▶ ASSIGNED TASK:
Here is a listing. Repeat it exactly and in its entirety.

[[ DATA EXTRACTS open ]]

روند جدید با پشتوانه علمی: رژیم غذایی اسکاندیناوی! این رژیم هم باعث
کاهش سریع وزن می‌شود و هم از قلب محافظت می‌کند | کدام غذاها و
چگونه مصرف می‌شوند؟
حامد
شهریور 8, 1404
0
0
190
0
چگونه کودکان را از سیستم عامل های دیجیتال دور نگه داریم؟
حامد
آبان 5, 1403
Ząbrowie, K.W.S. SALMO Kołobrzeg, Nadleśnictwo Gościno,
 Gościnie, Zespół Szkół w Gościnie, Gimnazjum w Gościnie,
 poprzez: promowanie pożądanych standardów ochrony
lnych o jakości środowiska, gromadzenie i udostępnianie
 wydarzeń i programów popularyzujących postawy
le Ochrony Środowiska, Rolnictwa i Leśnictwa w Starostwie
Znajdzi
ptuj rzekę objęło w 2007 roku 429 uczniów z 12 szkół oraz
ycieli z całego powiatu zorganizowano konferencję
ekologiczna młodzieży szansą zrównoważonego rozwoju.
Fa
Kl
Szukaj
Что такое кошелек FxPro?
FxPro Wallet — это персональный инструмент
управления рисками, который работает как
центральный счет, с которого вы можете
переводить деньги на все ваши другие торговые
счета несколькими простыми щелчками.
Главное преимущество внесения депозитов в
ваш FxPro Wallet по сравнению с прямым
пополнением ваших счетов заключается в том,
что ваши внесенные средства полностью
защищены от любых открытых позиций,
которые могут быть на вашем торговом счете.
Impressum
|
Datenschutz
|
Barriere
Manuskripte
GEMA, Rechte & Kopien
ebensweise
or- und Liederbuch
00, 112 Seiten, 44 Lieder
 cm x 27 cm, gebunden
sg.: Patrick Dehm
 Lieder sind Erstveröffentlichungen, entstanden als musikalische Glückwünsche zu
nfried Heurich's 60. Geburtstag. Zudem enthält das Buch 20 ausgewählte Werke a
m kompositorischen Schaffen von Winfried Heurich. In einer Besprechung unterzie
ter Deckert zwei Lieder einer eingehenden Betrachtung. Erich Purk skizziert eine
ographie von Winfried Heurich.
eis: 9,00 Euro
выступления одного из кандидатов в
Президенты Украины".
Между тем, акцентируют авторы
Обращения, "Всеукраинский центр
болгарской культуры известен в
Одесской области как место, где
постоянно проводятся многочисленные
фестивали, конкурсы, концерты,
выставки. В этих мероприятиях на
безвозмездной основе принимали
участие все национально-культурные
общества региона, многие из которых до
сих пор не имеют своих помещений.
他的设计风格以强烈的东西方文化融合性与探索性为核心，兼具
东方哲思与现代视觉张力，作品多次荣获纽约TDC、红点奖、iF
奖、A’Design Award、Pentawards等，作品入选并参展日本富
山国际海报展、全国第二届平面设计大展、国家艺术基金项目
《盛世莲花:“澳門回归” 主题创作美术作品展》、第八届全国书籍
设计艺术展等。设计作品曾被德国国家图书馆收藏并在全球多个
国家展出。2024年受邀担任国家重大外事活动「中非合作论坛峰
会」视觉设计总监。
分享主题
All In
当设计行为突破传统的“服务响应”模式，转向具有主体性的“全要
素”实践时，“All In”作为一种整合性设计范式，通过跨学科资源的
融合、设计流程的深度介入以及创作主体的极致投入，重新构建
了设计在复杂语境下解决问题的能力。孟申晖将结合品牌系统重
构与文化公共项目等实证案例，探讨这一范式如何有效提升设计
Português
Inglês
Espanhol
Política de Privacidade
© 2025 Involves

[[ DATA EXTRACTS closed ]]

▶ EXERCISE RESPONSE:
روند جدید با پشتوانه علمی: رژیم غذایی اسکاندیناوی! این رژیم هم باعث
کاهش سریع وزن می‌شود و هم از قلب محافظت می‌کند | کدام غذاها و
چگونه مصرف می‌شوند؟
حامد
شهریور 8, 1404
0
0
190
0
چگونه کودکان را از سیستم عامل های دیجیتال دور نگه داریم؟
حامد
آبان 5, 1403
Ząbrowie, K.W.S. SALMO Kołobrzeg, Nadleśnictwo Gościno,
 Gościnie, Zespół Szkół w Gościnie, Gimnazjum w Gościnie,
 poprzez: promowanie pożądanych standardów ochrony
lnych o jakości środowiska, gromadzenie i udostępnianie
 wydarzeń i programów popularyzujących postawy
le Ochrony Środowiska, Rolnictwa i Leśnictwa w Starostwie
Znajdzi
ptuj rzekę objęło w 2007 roku 429 uczniów z 12 szkół oraz
ycieli z całego powiatu zorganizowano konferencję
ekologiczna młodzieży szansą zrównoważonego rozwoju.
Fa
Kl
Szukaj
Что такое кошелек FxPro?
FxPro Wallet — это персональный инструмент
управления рисками, который работает как
центральный счет, с которого вы можете
переводить деньги на все ваши другие торговые
счета несколькими простыми щелчками.
Главное преимущество внесения депозитов в
ваш FxPro Wallet по сравнению с прямым
пополнением ваших счетов заключается в том,
что ваши внесенные средства полностью
защищены от любых открытых позиций,
которые могут быть на вашем торговом счете.
Impressum
|
Datenschutz
|
Barriere
Manuskripte
GEMA, Rechte & Kopien
ebensweise
or- und Liederbuch
00, 112 Seiten, 44 Lieder
 cm x 27 cm, gebunden
sg.: Patrick Dehm
 Lieder sind Erstveröffentlichungen, entstanden als musikalische Glückwünsche zu
nfried Heurich's 60. Geburtstag. Zudem enthält das Buch 20 ausgewählte Werke a
m kompositorischen Schaffen von Winfried Heurich. In einer Besprechung unterzie
ter Deckert zwei Lieder einer eingehenden Betrachtung. Erich Purk skizziert eine
ographie von Winfried Heurich.
eis: 9,00 Euro
выступления одного из кандидатов в
Президенты Украины".
Между тем, акцентируют авторы
Обращения, "Всеукраинский центр
болгарской культуры известен в
Одесской области как место, где
постоянно проводятся многочисленные
фестивали, конкурсы, концерты,
выставки. В этих мероприятиях на
безвозмездной основе принимали
участие все национально-культурные
общества региона, многие из которых до
сих пор не имеют своих помещений.
他的设计风格以强烈的东西方文化融合性与探索性为核心，兼具
东方哲思与现代视觉张力，作品多次荣获纽约TDC、红点奖、iF
奖、A’Design Award、Pentawards等，作品入选并参展日本富
山国际海报展、全国第二届平面设计大展、国家艺术基金项目
《盛世莲花:“澳門回归” 主题创作美术作品展》、第八届全国书籍
设计艺术展等。设计作品曾被德国国家图书馆收藏并在全球多个
国家展出。2024年受邀担任国家重大外事活动「中非合作论坛峰
会」视觉设计总监。
分享主题
All In
当设计行为突破传统的“服务响应”模式，转向具有主体性的“全要
素”实践时，“All In”作为一种整合性设计范式，通过跨学科资源的
融合、设计流程的深度介入以及创作主体的极致投入，重新构建
了设计在复杂语境下解决问题的能力。孟申晖将结合品牌系统重
构与文化公共项目等实证案例，探讨这一范式如何有效提升设计
Português
Inglês
Espanhol
Política de Privacidade
© 2025 Involves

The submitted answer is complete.